Sam France and Jonathan Rado took Foxygen from being their high-school recording project to capturing the attention of the independent music community at large with stellar albums that blended multiple classic rock & roll reference points into catchy collage-minded tunes.
Their 2013 effort We Are the 21st Century Ambassadors of Peace & Magic saw the band at the peak of its powers, channeling (or directly borrowing from) Dylan, Jagger, Bowie, Reed, and dozens of other rock innovators but somehow avoiding coming off as sheer derivation through inspired songwriting, carefully groomed presentation, and an unnameable charm.
With follow-up ...And Star Power, Foxygen expand outward from their concentrated songwriting style, offering up a stuffed double album that zips from murky FM radio rock to bristling punk and back to cosmic balladry over its 24 tracks and 82-minute playing time.
Divided loosely into four parts, the album begins with a chapter titled "The Hits & Star Power Suite." This is a brazen but honest move on the band's part, because the album does indeed begin with four of its strongest tunes.
"How Can You Really" taps into the same late-night confessional feel of Todd Rundgren's '70s hits, moving along breezily with a choir of perky background singers, horn sections, and the hookiest chorus of the album.
Sludgier but still catchy are soft rock ballad "Coulda Been My Love" and "Cosmic Vibrations," a tune that shifts from a burst of "White Light/White Heat" noise into a morphine-addled reworking of Bob Dylan's "Sad-Eyed Lady of the Lowland." The first quarter of the album has the most shadows of what made the band stand out initially.
Even the sometimes annoying ambling of "Star Power Suite" eventually coagulates into an anthemic high point with "What Are We Good For," its third and most songlike movement.

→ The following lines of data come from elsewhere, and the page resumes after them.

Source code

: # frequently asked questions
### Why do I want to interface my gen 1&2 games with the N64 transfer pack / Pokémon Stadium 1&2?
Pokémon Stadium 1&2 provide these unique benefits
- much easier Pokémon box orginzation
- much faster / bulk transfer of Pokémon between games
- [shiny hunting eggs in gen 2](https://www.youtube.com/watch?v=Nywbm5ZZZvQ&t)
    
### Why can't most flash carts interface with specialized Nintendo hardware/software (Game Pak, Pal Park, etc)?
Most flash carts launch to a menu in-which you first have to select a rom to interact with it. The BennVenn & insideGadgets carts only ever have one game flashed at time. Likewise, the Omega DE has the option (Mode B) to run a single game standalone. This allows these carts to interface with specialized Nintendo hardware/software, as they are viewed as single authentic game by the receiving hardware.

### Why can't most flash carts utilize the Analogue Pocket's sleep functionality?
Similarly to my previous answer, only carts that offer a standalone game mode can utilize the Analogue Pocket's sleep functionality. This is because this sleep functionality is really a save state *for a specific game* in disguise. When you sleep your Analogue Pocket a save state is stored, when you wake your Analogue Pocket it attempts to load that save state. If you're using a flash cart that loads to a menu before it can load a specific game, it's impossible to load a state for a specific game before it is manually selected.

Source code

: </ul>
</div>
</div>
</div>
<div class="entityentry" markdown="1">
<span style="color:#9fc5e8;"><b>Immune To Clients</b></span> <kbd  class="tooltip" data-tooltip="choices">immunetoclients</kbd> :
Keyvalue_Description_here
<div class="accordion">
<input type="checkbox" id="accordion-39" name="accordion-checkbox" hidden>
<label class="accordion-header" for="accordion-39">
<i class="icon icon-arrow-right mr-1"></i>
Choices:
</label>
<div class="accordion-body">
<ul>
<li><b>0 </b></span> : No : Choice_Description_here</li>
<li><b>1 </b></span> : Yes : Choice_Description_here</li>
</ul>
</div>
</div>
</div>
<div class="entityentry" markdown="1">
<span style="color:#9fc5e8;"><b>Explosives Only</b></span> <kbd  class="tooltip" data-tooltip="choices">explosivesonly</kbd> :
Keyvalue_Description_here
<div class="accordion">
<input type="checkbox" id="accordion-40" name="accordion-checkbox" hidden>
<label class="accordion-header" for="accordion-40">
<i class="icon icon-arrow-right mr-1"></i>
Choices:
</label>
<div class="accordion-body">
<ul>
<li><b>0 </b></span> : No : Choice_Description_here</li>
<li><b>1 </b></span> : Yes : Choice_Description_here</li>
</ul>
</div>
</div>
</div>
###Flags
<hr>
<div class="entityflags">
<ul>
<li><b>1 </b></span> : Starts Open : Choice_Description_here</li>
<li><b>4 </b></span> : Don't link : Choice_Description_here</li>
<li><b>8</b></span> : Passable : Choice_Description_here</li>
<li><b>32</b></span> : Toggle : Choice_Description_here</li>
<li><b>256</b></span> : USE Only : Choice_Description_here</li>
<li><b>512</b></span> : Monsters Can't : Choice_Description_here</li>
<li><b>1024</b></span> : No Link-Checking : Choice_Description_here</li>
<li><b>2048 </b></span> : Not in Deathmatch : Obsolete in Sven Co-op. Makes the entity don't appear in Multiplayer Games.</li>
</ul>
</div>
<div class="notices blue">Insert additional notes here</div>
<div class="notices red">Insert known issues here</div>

Shortly afterwards, however, the album gives in to its overstuffed impulses, offering up half-baked songs, formless jamming, tweaky punk interludes, and what amounts to nearly an hour of trying to separate the muddy filler from anything even remotely inspired.
With its few gems often separated by long stretches of queasy, confusing tracks, almost half of the album could have easily been left on the cutting-room floor.
That might be the point.
The unedited flailing, strung-out production, and half-asleep vibe that permeates much of ...And Star Power is no doubt intentional, and works sometimes.
Foxygen's meticulous attention to detail is one of the best aspects of their sound, and even when they're burying decent ideas beneath demo-quality performances on songs like "Cannibal Holocaust" and "Everyone Needs Love," it's clear they're making exactly the album they set out to.
Looking to impenetrable, over-ambitious albums like A Wizard, a True Star as blueprints gives a little context to what may have inspired the often exhausting nature of ...And Star Power.
Unfortunately, the final product often feels joyless and manic, and many listeners may give up before sitting through the entire beast.